The assumption here: if a child goes to a school with fluoride in the water, he likely lives in a neighborhood around that school and would also have fluoridated water at home.
The Problem Solvers then took the average decay rate of all the fluoridated schools and compared it to the decay rate of the non-fluoridated schools, statewide. You’d think the kids with fluoridated water would fare better.
But in the Problem Solvers’ analysis, the results were nearly the same:
- 53.7% of the kids in the non-fluoridated areas had one or more cavities
- 52.03% of kids in fluoridated areas had one or more cavities
- 47.81% of kids in the Portland water district (which is currently fluoride-free) had one or more cavities
Bailey-Shah took the findings back to the OHA. Dr. Gutelius dismissed the results.
“It’s really about what’s happening in the state, what’s happening in the region. They’re not really meant to draw conclusions about what’s happening in any one school,” he cautioned. “We need to have more information about what’s happening with an individual child than we collect on this survey to really make some of those conclusions about specific schools.”
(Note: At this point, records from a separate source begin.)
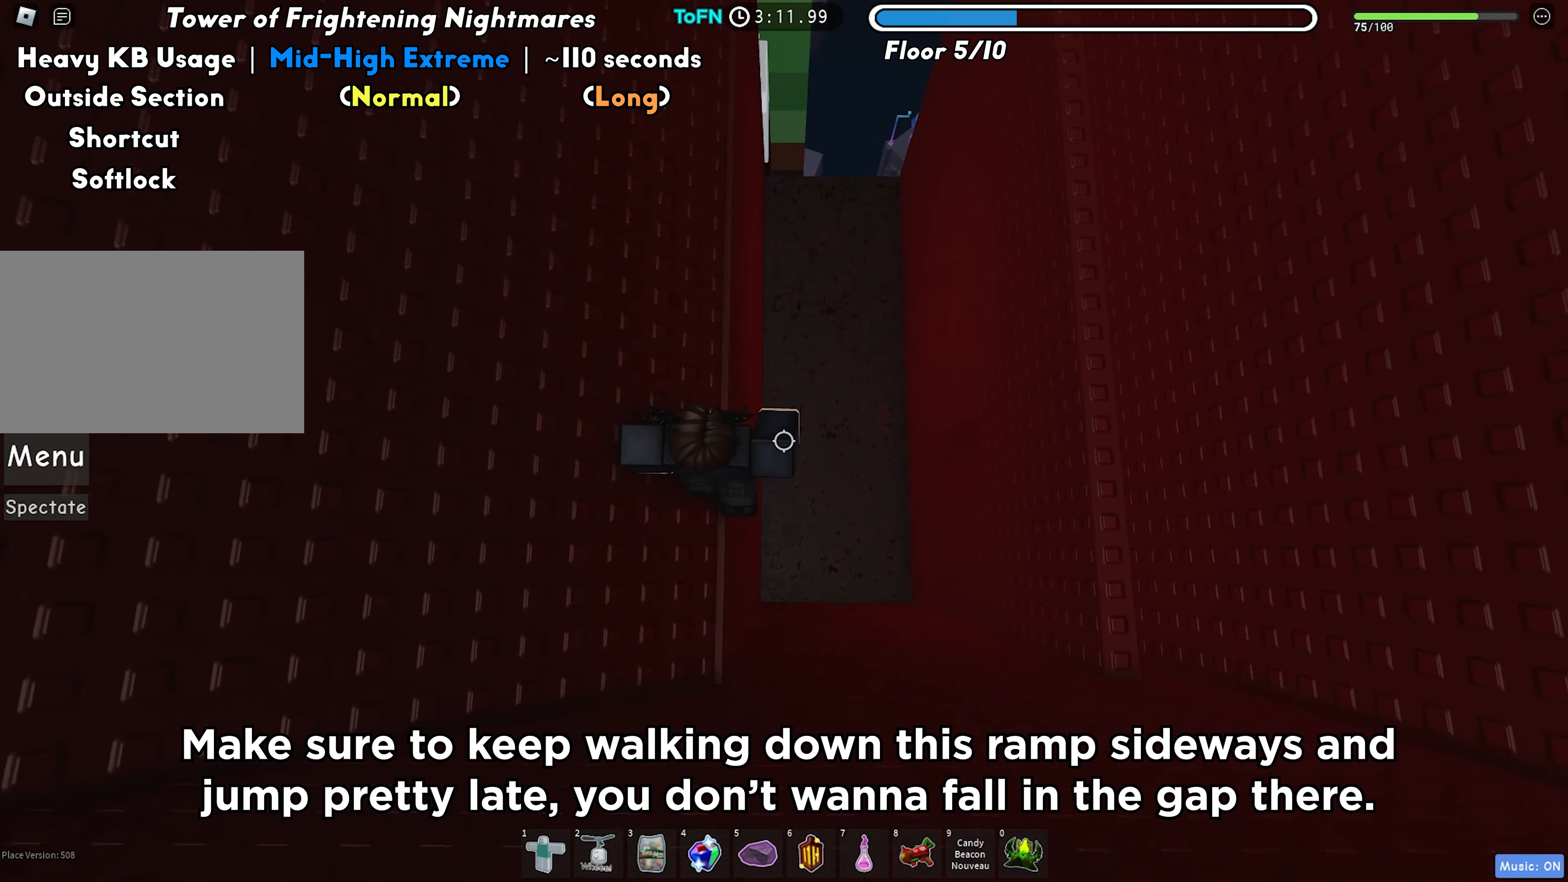
{"keys": ["d"], "events": [[117, "space", "down"], [200, "space", "up"]]}
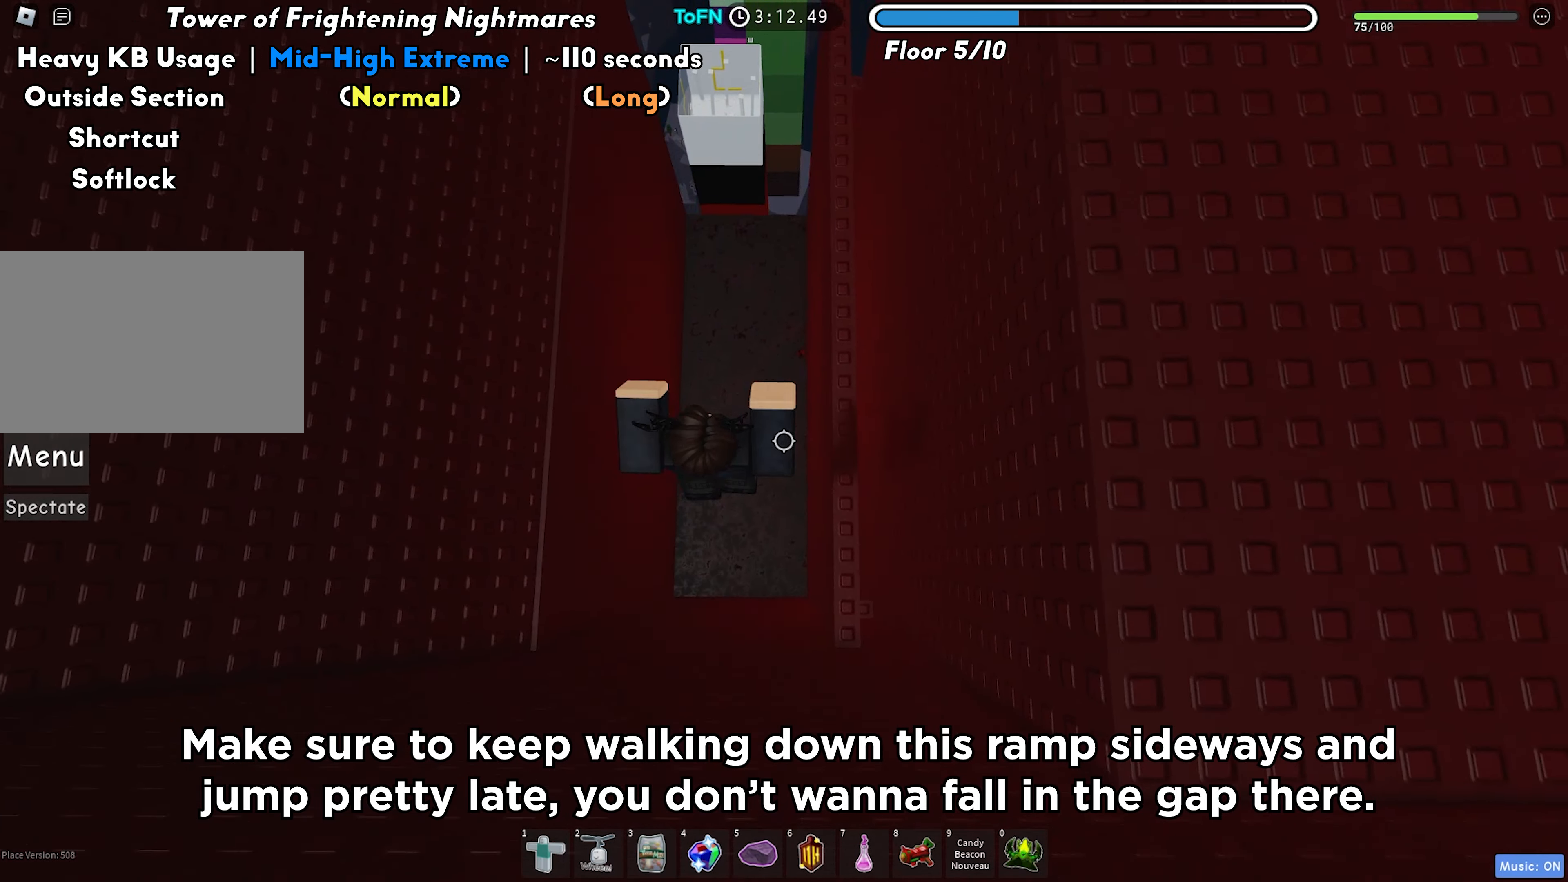
{"keys": [], "events": [[200, "space", "down"], [233, "d", "up"], [300, "space", "up"], [333, "w", "down"], [500, "w", "up"]]}
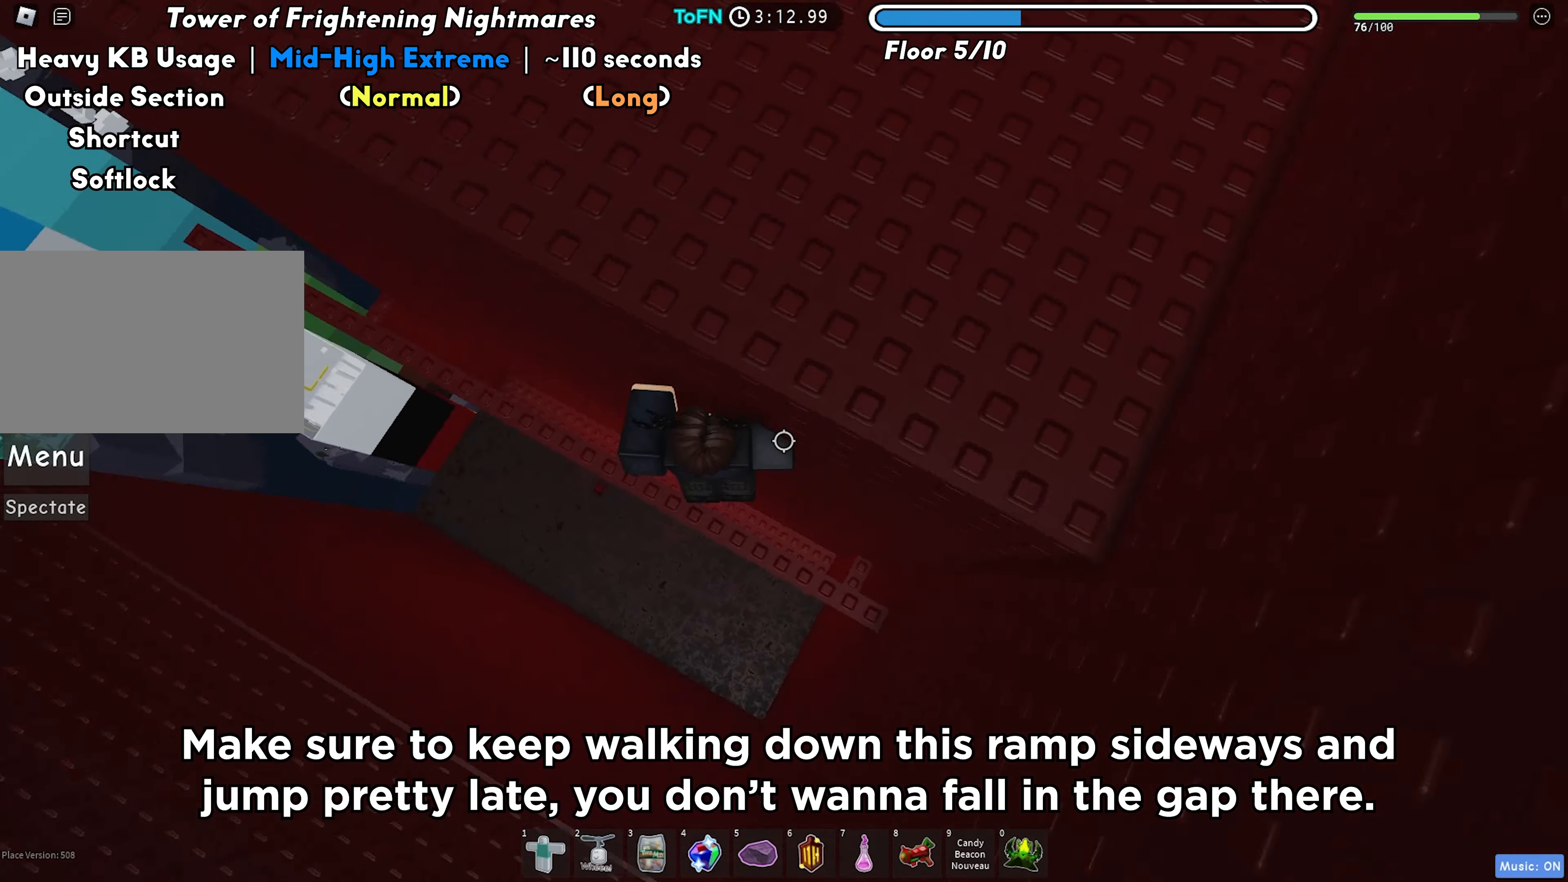
{"keys": [], "events": []}
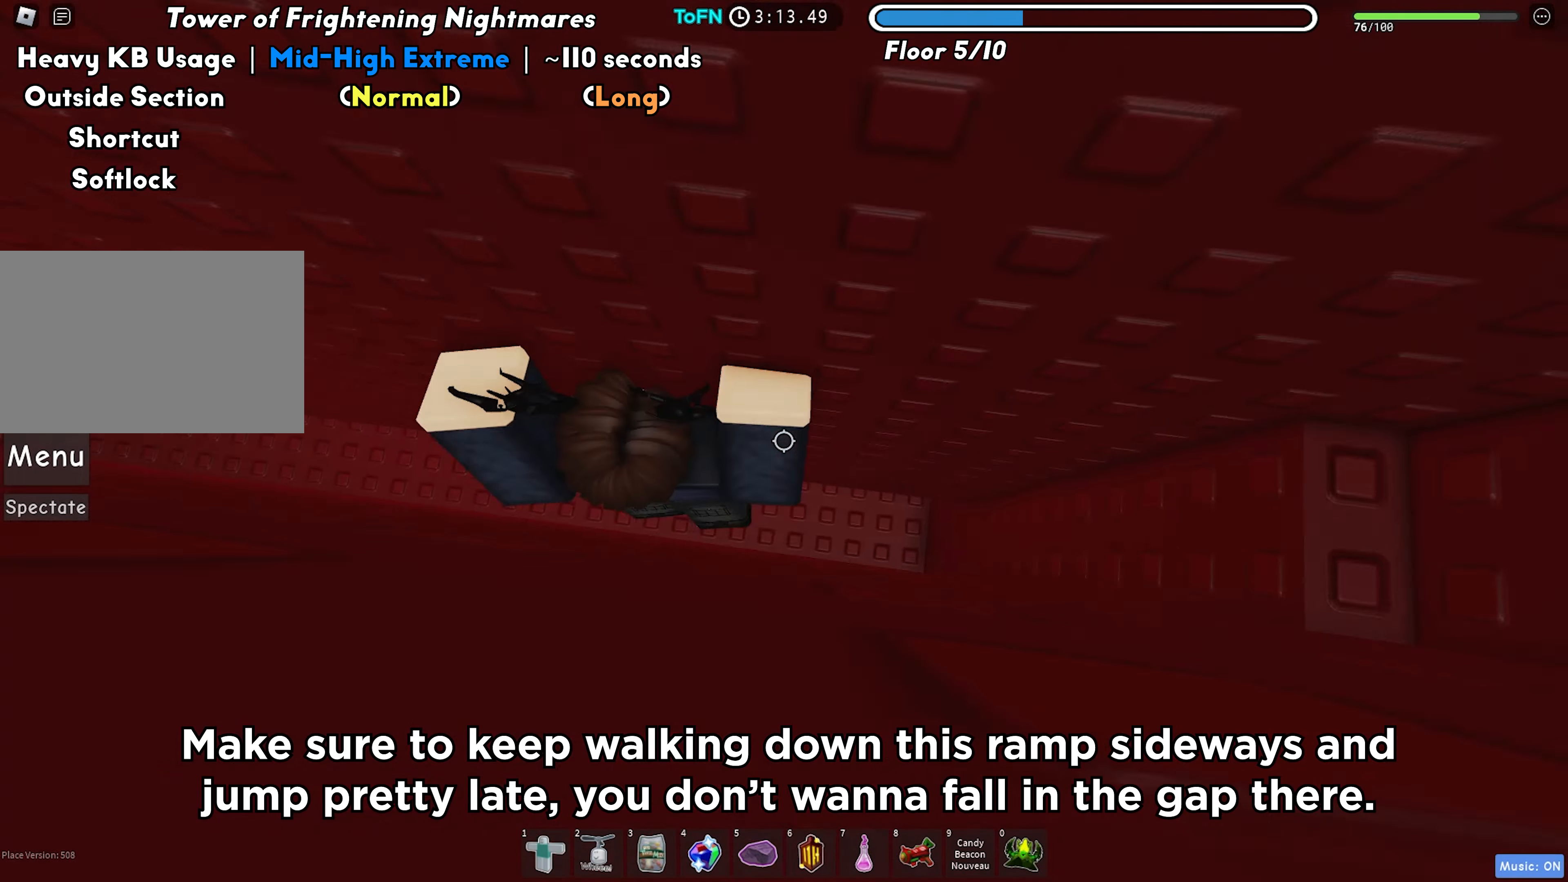
{"keys": ["d"], "events": [[83, "d", "down"], [350, "space", "down"], [467, "space", "up"]]}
Admittedly, the Problem Solvers’ analysis couldn’t take into account some factors:
- Do the kids in fluoridated districts drink bottled or well water instead of tap water?
- How long have they lived in those fluoridated districts?
- Which kids take fluoride tablets?
Bailey-Shah also shared the findings with the pro-fluoride campaign in Portland.
“The overwhelming weight of evidence is that fluoridation really works,” said Mel Rader, co-director of Upstream Public Health.
Rader is a fluoride advocate with a background in water engineering. He said the comparison is not a reliable, scientific one. Furthermore, he said the 2012 Smile Survey points to a real need for wide-scale intervention.
“We’re talking about Portland here,” Rader said. “We should be doing a lot better than we are. We’re doing considerably worse that Seattle; we’re doing considerably worse than a lot of comparable areas. And water fluoridation has been proven to really significantly reduce tooth decay.”